What the exercise asks:
Scan the entries for the word "nose" and return every line that has it.

── Source information

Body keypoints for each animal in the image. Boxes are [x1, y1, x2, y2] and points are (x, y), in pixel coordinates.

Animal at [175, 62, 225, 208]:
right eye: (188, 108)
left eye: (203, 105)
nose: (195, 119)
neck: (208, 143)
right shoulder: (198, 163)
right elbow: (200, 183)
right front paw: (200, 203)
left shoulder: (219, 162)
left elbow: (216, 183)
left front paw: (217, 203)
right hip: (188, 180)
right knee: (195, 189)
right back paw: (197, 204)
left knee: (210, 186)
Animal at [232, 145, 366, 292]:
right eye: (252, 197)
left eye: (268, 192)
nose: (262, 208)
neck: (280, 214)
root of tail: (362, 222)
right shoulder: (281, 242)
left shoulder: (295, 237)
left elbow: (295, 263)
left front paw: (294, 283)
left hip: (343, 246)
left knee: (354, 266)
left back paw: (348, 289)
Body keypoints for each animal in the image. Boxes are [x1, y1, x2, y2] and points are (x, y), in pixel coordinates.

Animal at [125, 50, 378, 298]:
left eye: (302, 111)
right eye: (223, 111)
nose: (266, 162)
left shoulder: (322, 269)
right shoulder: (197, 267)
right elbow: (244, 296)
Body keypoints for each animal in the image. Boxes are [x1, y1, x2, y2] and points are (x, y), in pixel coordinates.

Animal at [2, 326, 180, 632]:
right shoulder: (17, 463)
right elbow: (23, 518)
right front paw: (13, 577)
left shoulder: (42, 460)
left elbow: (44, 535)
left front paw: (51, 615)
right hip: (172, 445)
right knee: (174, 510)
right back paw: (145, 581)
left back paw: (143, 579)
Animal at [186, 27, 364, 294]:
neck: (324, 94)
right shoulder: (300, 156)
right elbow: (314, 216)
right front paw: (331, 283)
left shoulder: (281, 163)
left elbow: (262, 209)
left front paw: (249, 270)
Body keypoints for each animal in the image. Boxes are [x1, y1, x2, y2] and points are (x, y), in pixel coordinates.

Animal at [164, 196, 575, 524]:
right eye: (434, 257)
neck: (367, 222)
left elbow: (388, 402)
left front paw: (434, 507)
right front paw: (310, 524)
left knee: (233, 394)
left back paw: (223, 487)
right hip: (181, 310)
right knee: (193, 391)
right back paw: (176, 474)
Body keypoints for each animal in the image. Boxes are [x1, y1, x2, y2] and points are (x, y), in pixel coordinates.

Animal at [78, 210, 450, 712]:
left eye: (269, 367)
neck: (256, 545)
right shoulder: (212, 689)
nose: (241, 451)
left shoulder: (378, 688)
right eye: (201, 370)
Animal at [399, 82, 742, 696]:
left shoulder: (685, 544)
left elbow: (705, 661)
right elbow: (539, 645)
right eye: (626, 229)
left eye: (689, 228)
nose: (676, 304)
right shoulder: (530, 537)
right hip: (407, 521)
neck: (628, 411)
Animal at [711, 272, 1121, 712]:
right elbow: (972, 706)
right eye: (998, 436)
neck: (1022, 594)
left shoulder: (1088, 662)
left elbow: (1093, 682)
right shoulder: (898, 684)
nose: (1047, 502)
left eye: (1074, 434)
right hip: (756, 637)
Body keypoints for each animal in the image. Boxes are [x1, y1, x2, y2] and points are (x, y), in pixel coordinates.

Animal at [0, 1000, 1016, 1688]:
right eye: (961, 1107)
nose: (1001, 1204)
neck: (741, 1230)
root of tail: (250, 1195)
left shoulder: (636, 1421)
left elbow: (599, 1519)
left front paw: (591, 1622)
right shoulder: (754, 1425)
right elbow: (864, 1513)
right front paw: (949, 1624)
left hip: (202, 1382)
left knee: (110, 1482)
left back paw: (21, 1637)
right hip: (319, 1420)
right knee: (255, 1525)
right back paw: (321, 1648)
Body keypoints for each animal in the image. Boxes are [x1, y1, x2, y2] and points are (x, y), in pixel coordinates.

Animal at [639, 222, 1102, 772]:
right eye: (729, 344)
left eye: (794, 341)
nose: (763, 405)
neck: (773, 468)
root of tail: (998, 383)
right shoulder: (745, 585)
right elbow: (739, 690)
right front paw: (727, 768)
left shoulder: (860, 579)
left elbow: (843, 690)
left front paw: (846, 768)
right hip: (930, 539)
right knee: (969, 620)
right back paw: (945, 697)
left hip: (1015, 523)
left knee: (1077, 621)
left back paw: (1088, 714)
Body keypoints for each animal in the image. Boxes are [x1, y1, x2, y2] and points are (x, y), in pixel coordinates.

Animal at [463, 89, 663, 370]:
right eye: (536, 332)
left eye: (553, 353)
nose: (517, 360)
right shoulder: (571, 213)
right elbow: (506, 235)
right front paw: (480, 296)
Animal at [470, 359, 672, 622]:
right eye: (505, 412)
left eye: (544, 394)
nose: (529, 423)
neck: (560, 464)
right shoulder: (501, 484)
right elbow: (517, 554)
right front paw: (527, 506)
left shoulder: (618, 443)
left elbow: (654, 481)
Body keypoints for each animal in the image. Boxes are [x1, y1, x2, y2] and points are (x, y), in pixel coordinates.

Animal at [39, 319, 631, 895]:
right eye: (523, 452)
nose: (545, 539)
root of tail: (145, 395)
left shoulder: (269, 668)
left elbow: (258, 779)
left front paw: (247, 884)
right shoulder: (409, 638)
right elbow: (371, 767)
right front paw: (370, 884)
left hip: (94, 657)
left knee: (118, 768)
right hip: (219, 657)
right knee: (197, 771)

────

Output for this task:
nose: (195, 119)
nose: (262, 208)
nose: (266, 162)
nose: (241, 451)
nose: (676, 304)
nose: (1047, 502)
nose: (1001, 1204)
nose: (763, 405)
nose: (517, 360)
nose: (529, 423)
nose: (545, 539)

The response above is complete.